Task description: Look through the entries below. Say how many lines include "provide", with nothing added.

====== Input

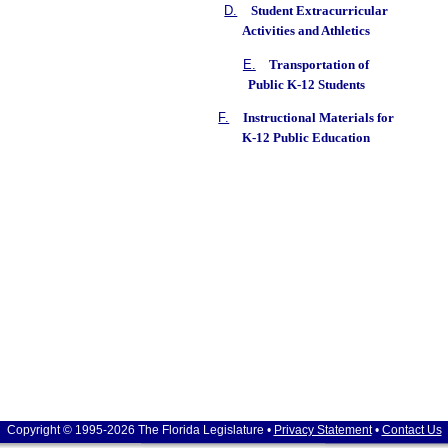
D.
Student Extracurricular
Activities and Athletics
E.
Transportation of
Public K-12 Students
F.
Instructional Materials for
K-12 Public Education
Copyright © 1995-2026 The Florida Legislature •
Privacy Statement
•
Contact Us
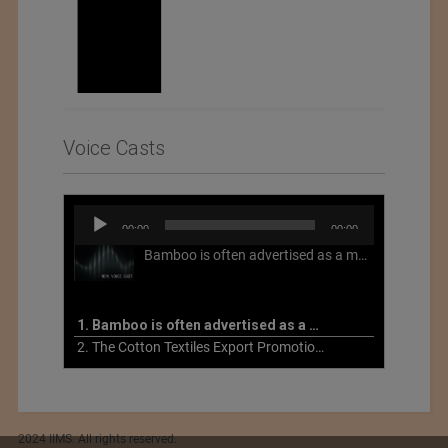
Voice Casts
Audio
00:00
00:00
Player
Bamboo is often advertised as a more sustainable fabric, but this is not necessarily the case. What is more sustainable about bamboo is that it is a fast-growing, renewable grass that often has beneficial impacts on soil and air. Unfortunately, the processing of bamboo grass into a textile fiber can be chemically intensive with seriously harmful impacts.
1. Bamboo is often advertised as a more sustainable fabric
2. The Cotton Textiles Export Promotion Council On the Union Budget 2021-22
2024 IIMS. All rights reserved.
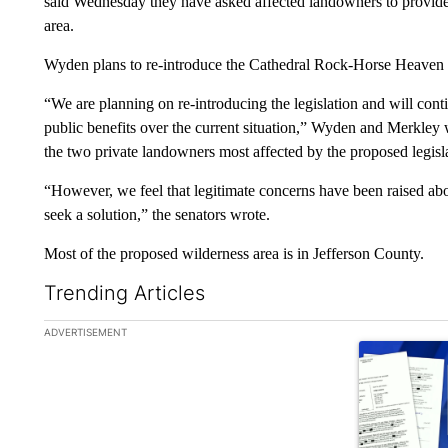
said Wednesday they have asked affected landowners to provide
area.
Wyden plans to re-introduce the Cathedral Rock-Horse Heaven w
“We are planning on re-introducing the legislation and will contin
public benefits over the current situation,” Wyden and Merkley 
the two private landowners most affected by the proposed legisl
“However, we feel that legitimate concerns have been raised ab
seek a solution,” the senators wrote.
Most of the proposed wilderness area is in Jefferson County.
Trending Articles
The following is a list of the most commented articles in the la
ADVERTISEMENT
A trending ar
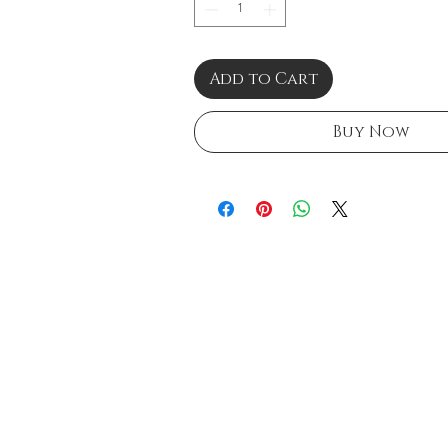
Add to Cart
Buy Now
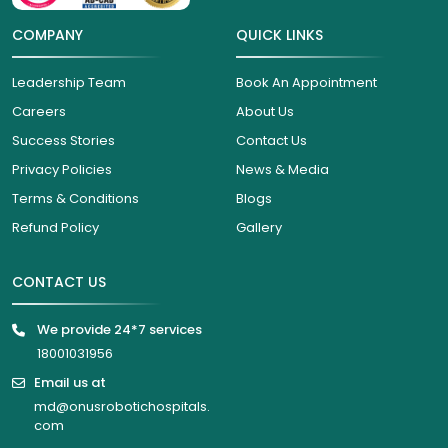
COMPANY
QUICK LINKS
Leadership Team
Book An Appointment
Careers
About Us
Success Stories
Contact Us
Privacy Policies
News & Media
Terms & Conditions
Blogs
Refund Policy
Gallery
CONTACT US
We provide 24*7 services
18001031956
Email us at
md@onusrobotichospitals.
com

============

Result of this exercise: 2